If any record holds an image, omit the image and print the rest exactly.

* * * * *

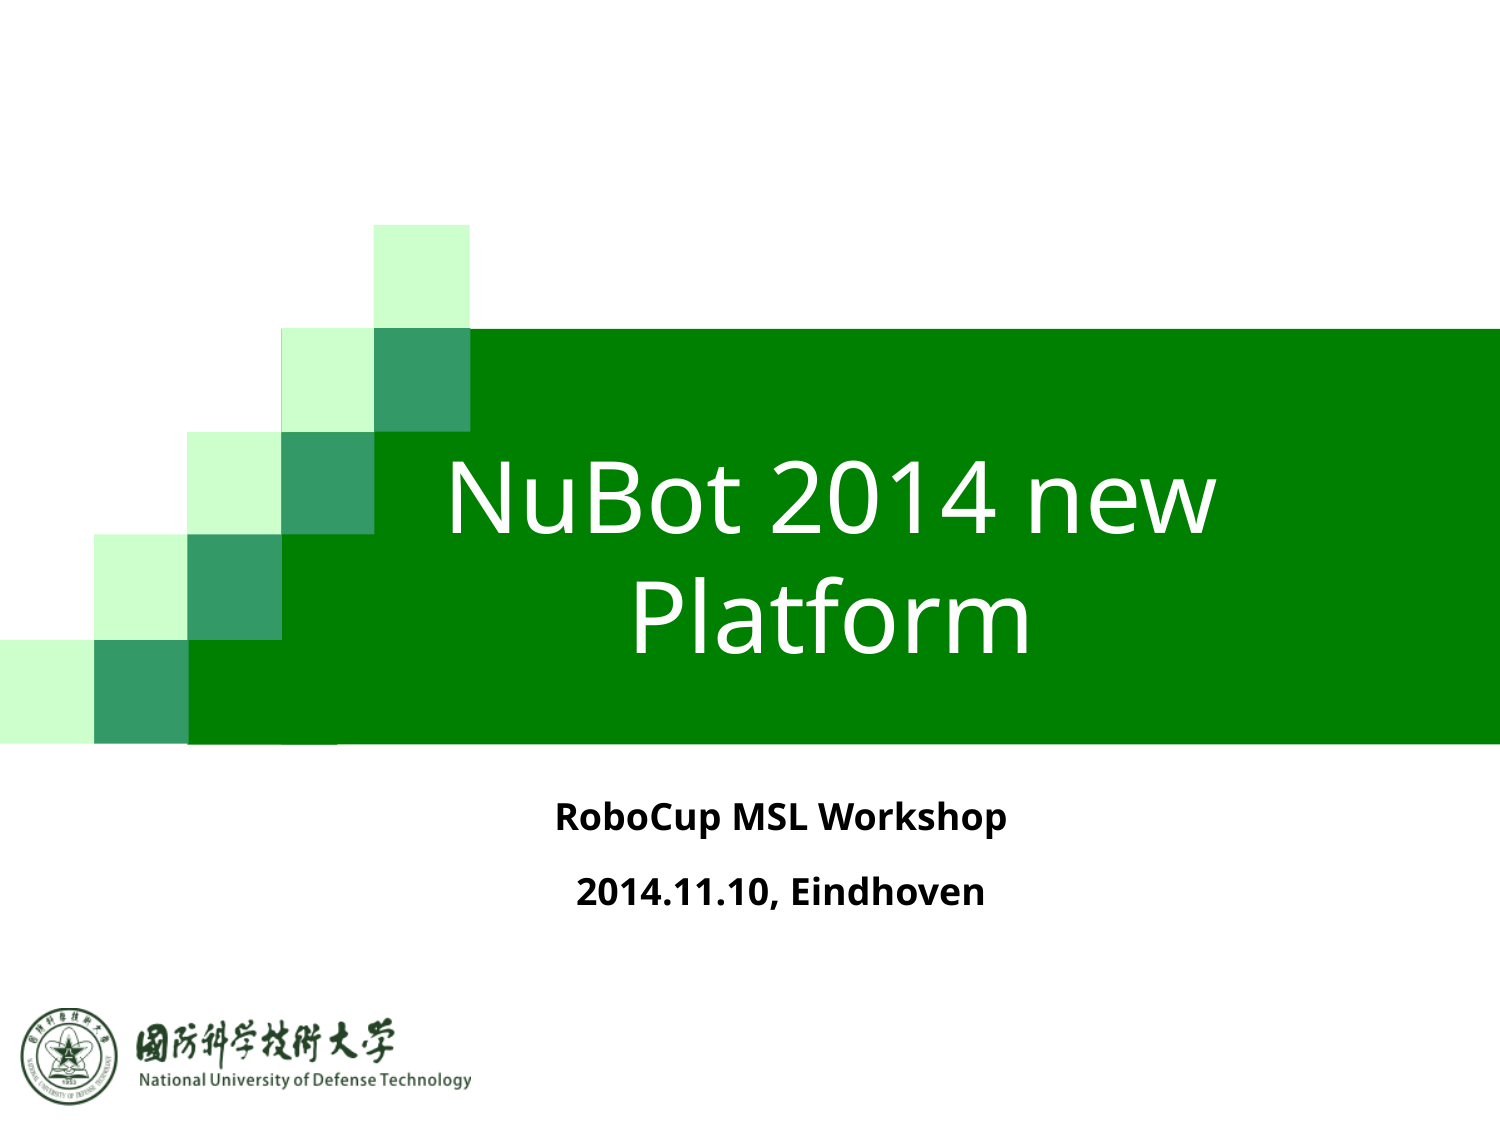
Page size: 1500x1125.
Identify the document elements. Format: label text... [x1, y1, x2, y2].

picture [20, 1008, 471, 1106]
title NuBot 2014 new Platform [287, 391, 1375, 716]
subtitle RoboCup MSL Workshop 2014.11.10, Eindhoven [262, 762, 1300, 825]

* * * * *

§ Written response
Page size: 1500x1125.
Identify the document elements. Format: label text... [x1, y1, x2, y2].

picture [20, 1008, 471, 1106]
title NuBot 2014 new Platform [287, 391, 1375, 716]
subtitle RoboCup MSL Workshop 2014.11.10, Eindhoven [262, 762, 1300, 825]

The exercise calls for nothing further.